L'accordo firmato riprende, solo sintetizzandolo, il documento di Confindustria che aveva già visto convergere Cisl e Uil. Il contratto nazionale di lavoro viene svuotato di ogni ruolo: non serve a redistribuire la produttività, non serve nemmeno a difendere salari e stipendi dall'inflazione reale. E' viceversa lo strumento della generalizzata e ulteriore riduzione dei salari, legati ad un'indice dell'inflazione "depurato" dall'aumento dei costi dell'energia importata. La contrattazione aziendale, che riguarda meno del venti per cento delle imprese, consente aumenti salariali solo in relazione alla "produttività" e "redditività" delle imprese, all'aumento dello sfruttamento e della fatica del lavoro, ad ulteriori sgravi fiscali e contributivi per le imprese, che si esige diventino "strutturali, certi, facilmente accessibili". Il contratto nazionale potrà essere derogato solo in peggio, mentre nulle sono le garanzie per la stragrande maggioranza dei lavoratori che non accedono alla contrattazione di secondo livello. Si rimanda ad altra sede la definizione delle "modalità per garantire la tregua sindacale", ma la sostanza resta quella di sanzionare e limitare pesantemente il diritto di sciopero. Viene reiterata la previsione di "ulteriori forme di bilateralità per il funzionamento dei servizi integrativi di Welfare", nodo centrale anche del Libro Verde del ministro Sacconi.
Il sindacato non è più, secondo l'accordo, il rappresentante autonomo degli interessi delle lavoratrici e dei lavoratori, organizzazione di conflitto e contrattazione. E' insieme alle imprese il gestore di servizi, di uno stato sociale che vede ritrarsi ruolo e garanzie pubbliche e viene consegnato a logiche privatistiche, a quegli enti bilaterali in cui si sostanzia il ridisegno neocorporativo dell'insieme delle relazioni sociali. Non è un caso che il governo abbia varato in agosto un taglio micidiale delle risorse per sanità, enti locali, istruzione, lavoro pubblico.
L'accordo separato è destinato ad aggravare la situazione economica e sociale complessiva, perché impoverisce ancora di più i lavoratori, in una crisi che è determinata esattamente dall'acuirsi delle disuguaglianze, da quel "mondo di bassi salari" prodotto da un trentennio di politiche neoliberiste.

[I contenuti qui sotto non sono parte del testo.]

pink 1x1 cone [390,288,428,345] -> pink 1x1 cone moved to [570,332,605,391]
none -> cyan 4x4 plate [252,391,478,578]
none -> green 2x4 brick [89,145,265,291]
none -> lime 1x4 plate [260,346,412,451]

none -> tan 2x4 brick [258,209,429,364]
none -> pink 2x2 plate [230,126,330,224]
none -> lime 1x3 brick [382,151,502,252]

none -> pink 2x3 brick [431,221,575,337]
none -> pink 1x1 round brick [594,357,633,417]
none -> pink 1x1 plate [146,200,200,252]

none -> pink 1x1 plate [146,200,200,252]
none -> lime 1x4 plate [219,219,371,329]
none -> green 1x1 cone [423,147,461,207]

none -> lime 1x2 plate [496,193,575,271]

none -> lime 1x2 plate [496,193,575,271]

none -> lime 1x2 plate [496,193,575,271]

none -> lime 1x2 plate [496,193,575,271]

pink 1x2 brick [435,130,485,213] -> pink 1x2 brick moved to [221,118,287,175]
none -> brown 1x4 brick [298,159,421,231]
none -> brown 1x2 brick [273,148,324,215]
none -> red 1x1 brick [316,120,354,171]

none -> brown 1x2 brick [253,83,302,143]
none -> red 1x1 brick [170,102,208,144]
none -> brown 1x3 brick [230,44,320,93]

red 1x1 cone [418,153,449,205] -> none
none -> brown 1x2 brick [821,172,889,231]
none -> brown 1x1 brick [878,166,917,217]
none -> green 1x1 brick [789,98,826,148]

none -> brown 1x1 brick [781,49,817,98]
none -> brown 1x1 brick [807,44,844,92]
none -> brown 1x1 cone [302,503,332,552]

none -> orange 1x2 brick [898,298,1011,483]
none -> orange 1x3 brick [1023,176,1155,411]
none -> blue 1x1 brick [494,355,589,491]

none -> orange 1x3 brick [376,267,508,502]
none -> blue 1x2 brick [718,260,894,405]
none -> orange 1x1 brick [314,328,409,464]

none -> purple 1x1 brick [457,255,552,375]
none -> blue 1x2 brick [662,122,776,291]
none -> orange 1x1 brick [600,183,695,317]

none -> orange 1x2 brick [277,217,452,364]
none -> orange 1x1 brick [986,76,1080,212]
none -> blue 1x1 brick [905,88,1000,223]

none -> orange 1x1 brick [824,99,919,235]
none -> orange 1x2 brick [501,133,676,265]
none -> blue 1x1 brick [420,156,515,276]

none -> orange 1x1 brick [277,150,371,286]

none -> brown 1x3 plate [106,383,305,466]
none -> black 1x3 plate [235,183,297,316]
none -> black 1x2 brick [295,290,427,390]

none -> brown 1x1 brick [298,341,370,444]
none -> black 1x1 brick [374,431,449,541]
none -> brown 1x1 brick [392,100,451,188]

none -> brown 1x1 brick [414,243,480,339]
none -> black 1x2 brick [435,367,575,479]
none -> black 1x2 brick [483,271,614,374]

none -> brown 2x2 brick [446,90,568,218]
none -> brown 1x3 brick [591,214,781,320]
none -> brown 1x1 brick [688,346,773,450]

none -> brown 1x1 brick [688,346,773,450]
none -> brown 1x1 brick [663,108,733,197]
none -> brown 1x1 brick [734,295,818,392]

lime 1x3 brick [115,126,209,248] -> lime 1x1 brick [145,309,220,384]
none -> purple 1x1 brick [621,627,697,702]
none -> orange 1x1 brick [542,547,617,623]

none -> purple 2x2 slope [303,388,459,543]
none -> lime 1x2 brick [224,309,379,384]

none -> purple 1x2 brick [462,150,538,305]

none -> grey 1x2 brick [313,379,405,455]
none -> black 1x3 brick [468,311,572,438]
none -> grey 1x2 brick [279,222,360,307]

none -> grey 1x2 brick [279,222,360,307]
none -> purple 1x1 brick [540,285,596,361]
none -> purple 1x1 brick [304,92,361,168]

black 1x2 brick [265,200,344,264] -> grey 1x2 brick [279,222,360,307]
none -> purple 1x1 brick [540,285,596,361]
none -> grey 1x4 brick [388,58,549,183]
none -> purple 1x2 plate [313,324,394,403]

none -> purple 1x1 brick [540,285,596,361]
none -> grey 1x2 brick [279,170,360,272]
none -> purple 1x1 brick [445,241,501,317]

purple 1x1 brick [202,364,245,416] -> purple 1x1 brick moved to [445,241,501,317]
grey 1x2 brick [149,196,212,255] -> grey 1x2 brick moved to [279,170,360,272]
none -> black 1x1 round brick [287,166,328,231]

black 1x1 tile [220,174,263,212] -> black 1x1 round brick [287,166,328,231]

La partita non è tuttavia chiusa. Non lo è come non lo fu nel 2002, sebbene sia evidente il quadro peggiore di oggi rispetto a ieri, per la sconfitta della sinistra, per la collocazione del Pd. Non lo è in virtù della tenuta decisiva che la Cgil ha avuto. Non lo è in virtù della disponibilità alla lotta che le lavoratrici e i lavoratori hanno dimostrato, aderendo il 12 dicembre allo sciopero generale della Cgil e dei sindacati di base. Diventa decisiva l'attivazione di una risposta forte nei luoghi di lavoro e nei territori. Una risposta adeguata alla gravità di quanto avvenuto, alla volontà di riscrivere le relazioni sindacali e i rapporti sociali contro la più grande organizzazione delle lavoratrici e dei lavoratori, impoverire e dividere ulteriormente il mondo del lavoro, distruggere ruolo e autonomia del sindacato. Crediamo sia necessaria la costruzione di un nuovo sciopero generale. Crediamo sia obbligatorio il pronunciamento delle lavoratrici e dei lavoratori sull'accordo. Per parte nostra ci saremo. E' in gioco il futuro dei diritti del lavoro e della democrazia.